What you should do:
Can you rewrite these entries with every "Alerta do Google" changed to "Google Alert" and nothing else altered?

-.-.-

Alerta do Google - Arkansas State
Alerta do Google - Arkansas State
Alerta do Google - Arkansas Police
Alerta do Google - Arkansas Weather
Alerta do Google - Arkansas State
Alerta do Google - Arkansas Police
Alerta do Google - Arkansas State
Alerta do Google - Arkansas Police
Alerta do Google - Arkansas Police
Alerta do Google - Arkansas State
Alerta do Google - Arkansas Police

-.-.-

Response to this task:
Google Alert - Arkansas State
Google Alert - Arkansas State
Google Alert - Arkansas Police
Google Alert - Arkansas Weather
Google Alert - Arkansas State
Google Alert - Arkansas Police
Google Alert - Arkansas State
Google Alert - Arkansas Police
Google Alert - Arkansas Police
Google Alert - Arkansas State
Google Alert - Arkansas Police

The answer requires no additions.